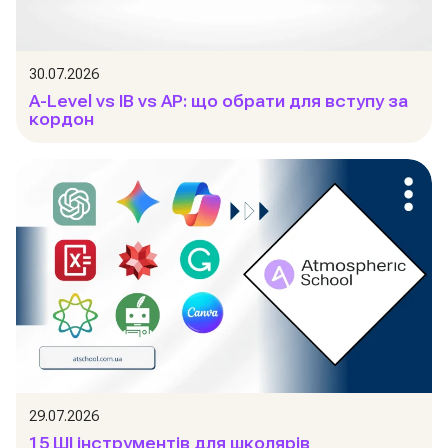
30.07.2026
A-Level vs IB vs AP: що обрати для вступу за
кордон
29.07.2026
15 ШІ інструментів для школярів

------------------------------------------------------------

> **Request**
Copy the lines above word for word, leaving out the picture.

> **Final answer**
30.07.2026
A-Level vs IB vs AP: що обрати для вступу за
кордон
29.07.2026
15 ШІ інструментів для школярів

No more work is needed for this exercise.